When most people return to a creative pursuit after years away, they ease back in. Maybe they stick to what they know, play it safe, test the waters. Matan Hamish? He came back swinging with everything from country ballads to dark house beats, vulnerable piano pieces to rock anthems. After stepping away from music for medical school and his career as a pediatrician in Tel-Aviv, his return wasn’t tentative—it was explosive.
The range is genuinely staggering. His track “Homeland” delivers distinct guitars and vulnerable vocals with a touch of Nashville, while “Hallucinating” hits hard with EDM production and a suspenseful build that wouldn’t feel out of place in a Berlin nightclub. One minute you’re listening to what could be a country radio hit, the next you’re in the middle of a dark electronic journey.
What’s striking about Matan Hamish’s catalog isn’t just the genre diversity—it’s the emotional weight behind each track. “Oxygen,” built on a beautiful piano arrangement with ethereal backing, explores the aftermath of lost love. “Tunnel Vision” goes darker, using drowning imagery to capture that moment when you finally stop fighting and let go. These aren’t surface-level pop songs; they’re confessionals set to music.
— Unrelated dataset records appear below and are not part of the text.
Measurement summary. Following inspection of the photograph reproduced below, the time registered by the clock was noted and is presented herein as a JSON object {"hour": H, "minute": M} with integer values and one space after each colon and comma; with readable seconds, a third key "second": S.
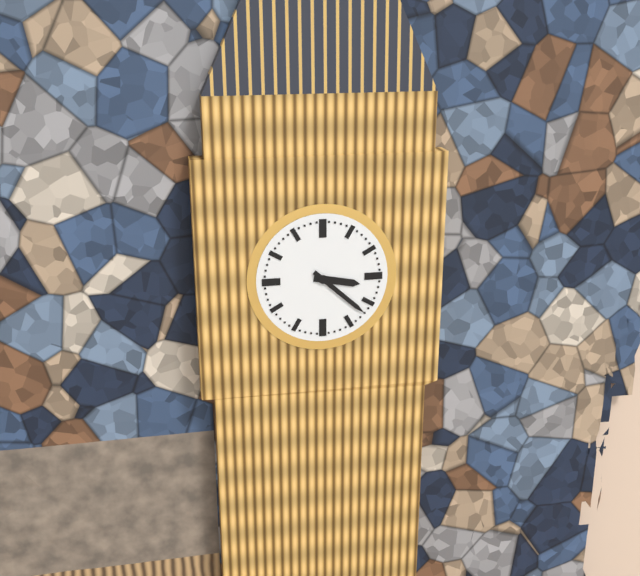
{"hour": 3, "minute": 22}
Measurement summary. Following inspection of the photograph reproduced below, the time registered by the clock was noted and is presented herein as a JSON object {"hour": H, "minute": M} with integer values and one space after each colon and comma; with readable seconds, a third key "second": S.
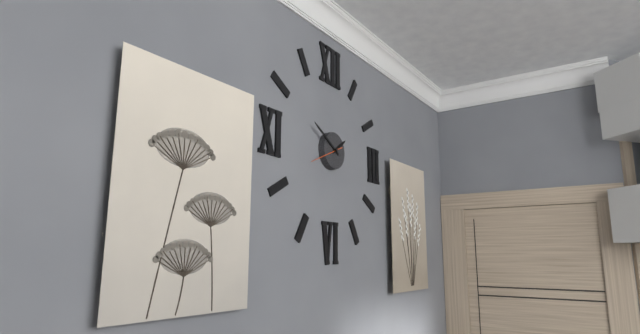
{"hour": 1, "minute": 50}
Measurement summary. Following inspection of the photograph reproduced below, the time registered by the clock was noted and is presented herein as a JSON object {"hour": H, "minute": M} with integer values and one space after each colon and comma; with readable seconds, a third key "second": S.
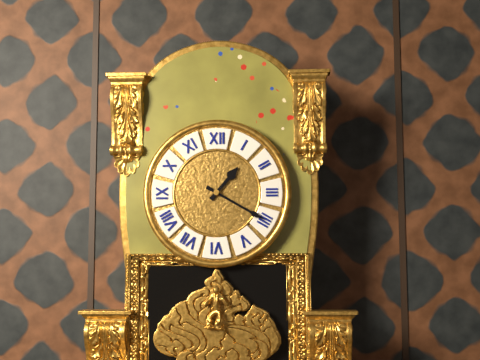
{"hour": 1, "minute": 20}
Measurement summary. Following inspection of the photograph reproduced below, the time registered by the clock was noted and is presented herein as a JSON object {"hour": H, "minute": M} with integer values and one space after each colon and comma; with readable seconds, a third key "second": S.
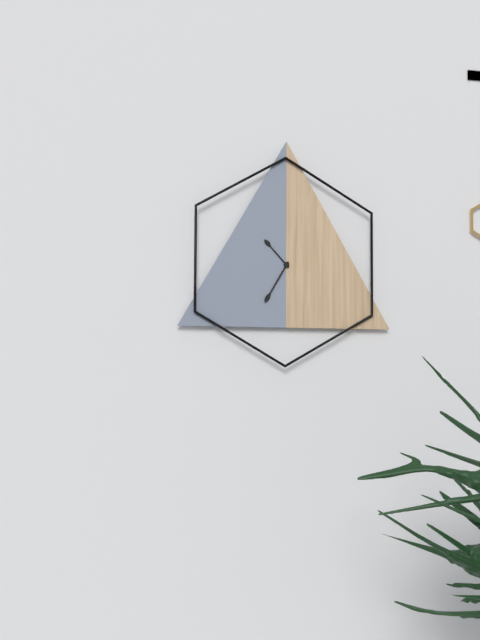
{"hour": 10, "minute": 35}
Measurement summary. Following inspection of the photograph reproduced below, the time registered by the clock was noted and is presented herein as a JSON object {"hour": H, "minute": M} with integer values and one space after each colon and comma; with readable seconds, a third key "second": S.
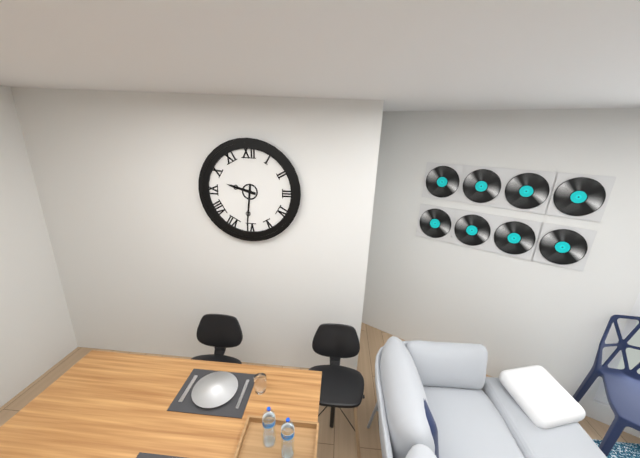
{"hour": 9, "minute": 31}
His path to songwriting started where it does for many teenage metalheads—as a way to channel emotions that had nowhere else to go. “I started getting into music and writing back when I was a teenager listening to metal bands, as a way to express myself,” Hamish explains. Over time, his musical tastes expanded, and now he writes in whatever genre fits the mood and message of each song.
After years away from music while completing medical school and working as a doctor, a personal crisis brought him back to songwriting. “Music helped me rise up from the darkest of places in my life,” he shares. That return to creating—composing, writing, producing—became his lifeline through difficult months.
The result? Songs like “Mono to Stereo,” which channels relationship frustration through a house/EDM framework, comparing emotional imbalance to trying to turn flat mono sound into full stereo. It’s clever songwriting wrapped in a club-ready package.
While Matan Hamish handles the writing, composition, arrangement, and production himself, he brings in various vocalists to perform his songs. “Singing was never one of my strong suits,” he admits with the kind of self-awareness that probably serves him well in both his careers.
Right now, he’s collaborating with producers to rework some of his existing material—”Great things to come!” he promises.
What Matan Hamish really wants, though, is simpler: a publisher or manager who sees the potential in his songs and can help get them recorded by artists worldwide.
The thing is, when you’ve already taken the biggest risk—returning to music after years away, sharing your darkest moments through song, refusing to stick to one safe genre—everything else feels possible. For someone who’s already proven he won’t play it safe, the only question is which boundary he’ll push next.